### Explore the material
1. In the forum thread, from whom did Gabe get Waffle?
2. Copy the forum thread from "http://www.hallmark.com/ECardDisplay/EC ... %3Ewaffles" to "color is beautiful!", changing "pictures" to "photos".

### Extract
------------------------
# hey everybody! meet me, and meet... WAFFLE!



## gw7 (Dec 9, 2010)

hey there everybody!

i've actually been a member on this site and just lurking around and soaking up information!

but i think its time i make a first post and say hello!

the name's gabe, im 18, and LOVE my little dude Waffle!

got him from Vickie and have never been happier with the choice!

heres some pics of the little man! he's a tobiano pinto IIRC, and he's quite cute, he really is. 

Tounge!









just chillin :ugeek: 









more pictures on my camera that i will get up relatively soon!
also just ordered a carolina storm and we're trying new food as we speak!
-gabe


----------



## Nancy (Aug 22, 2008)

Waffle is adorable. Welcome to both of you.


----------



## LarryT (May 12, 2009)

Welcome to HHC!  Waffle looks so at ease and those pics are awesome!  
His wheel will be arriving very soon,thanks for your order.


----------



## hercsmom (Jul 6, 2010)

Awwww...Waffle is super cute! Welcome!!


----------



## MissC (Nov 15, 2010)

Welcome Gabe & Waffle!! He does look like he's chillin'!

Very cool.


----------



## PJM (May 7, 2010)

Welcome to HHC & Congrats on Waffle!! I love his tongue! He's a cutie.

You HAVE to listen to this e-card from Hoops & Yoyo. (I love them!)

Do You like Waffles??

http://www.hallmark.com/ECardDisplay/EC ... %3Ewaffles


----------



## susanaproenca (Aug 14, 2010)

Welcome! I can't wait to see more pictures of Waffles, his color is beautiful!


----------



## Hedgieonboard (Nov 15, 2009)
------------------------
### Data for analysis
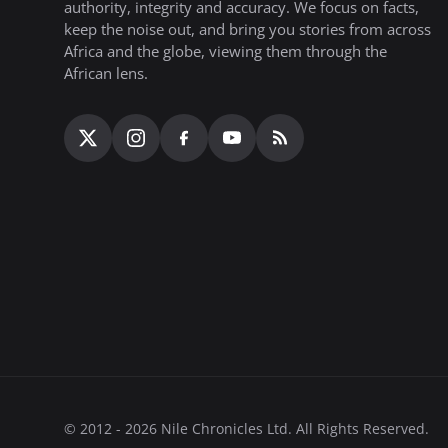
authority, integrity and accuracy. We focus on facts,
keep the noise out, and bring you stories from across
Africa and the globe, viewing them through the
African lens.
© 2012 - 2026 Nile Chronicles Ltd. All Rights Reserved.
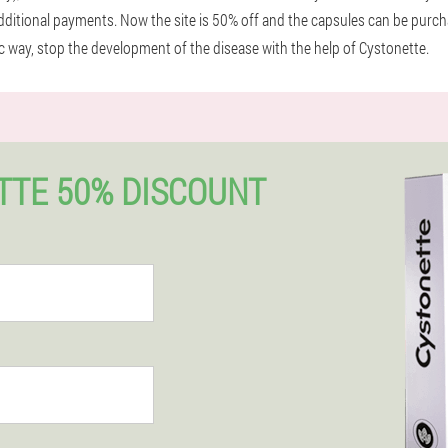
itional payments. Now the site is 50% off and the capsules can be purchas
nic way, stop the development of the disease with the help of Cystonette.
TTE 50% DISCOUNT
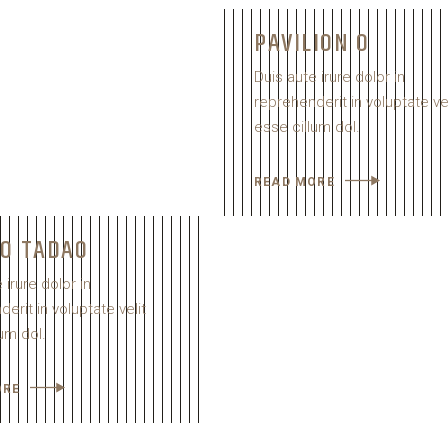
PAVILION O
Duis aute irure dolor in
reprehenderit in voluptate vel
esse cillum dol.
READ MORE
IO TADAO
 irure dolor in
erit in voluptate velit
um dol.
ORE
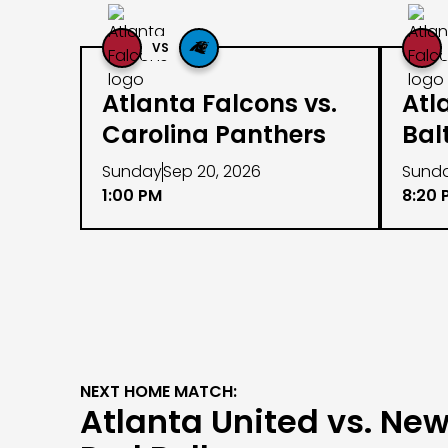
VS
Atlanta Falcons vs.
Atl
Carolina Panthers
Bal
Sunday
Sep 20, 2026
Sund
1:00 PM
8:20 
NEXT HOME MATCH:
Atlanta United vs. New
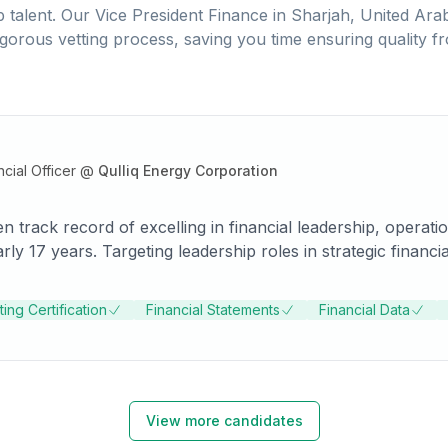
 talent. Our
Vice President Finance
in
Sharjah, United Ara
igorous vetting process, saving you time ensuring quality f
cial Officer
@
Qulliq Energy Corporation
en track record of excelling in financial leadership, operat
arly 17 years. Targeting leadership roles in strategic fina
 for the right opportunity.
ing Certification
Financial Statements
Financial Data
View more candidates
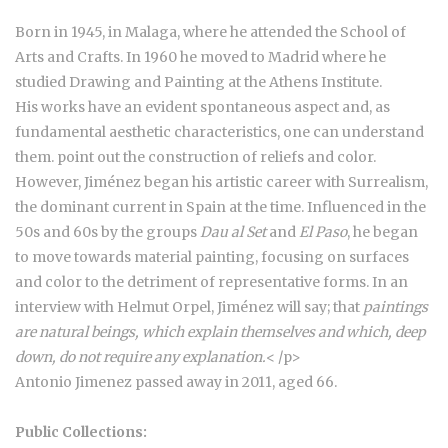
Born in 1945, in Malaga, where he attended the School of
Arts and Crafts. In 1960 he moved to Madrid where he
studied Drawing and Painting at the Athens Institute.
His works have an evident spontaneous aspect and, as
fundamental aesthetic characteristics, one can understand
them. point out the construction of reliefs and color.
However, Jiménez began his artistic career with Surrealism,
the dominant current in Spain at the time. Influenced in the
50s and 60s by the groups
Dau al Set
and
El Paso
, he began
to move towards material painting, focusing on surfaces
and color to the detriment of representative forms. In an
interview with Helmut Orpel, Jiménez will say; that
paintings
are natural beings, which explain themselves and which, deep
down, do not require any explanation
.
< /p>
Antonio Jimenez passed away in 2011, aged 66.
Public Collections:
------------------------
### Outputs for the tasks
1. From Vickie.

2.
http://www.hallmark.com/ECardDisplay/EC ... %3Ewaffles


----------



## susanaproenca (Aug 14, 2010)

Welcome! I can't wait to see more photos of Waffles, his color is beautiful!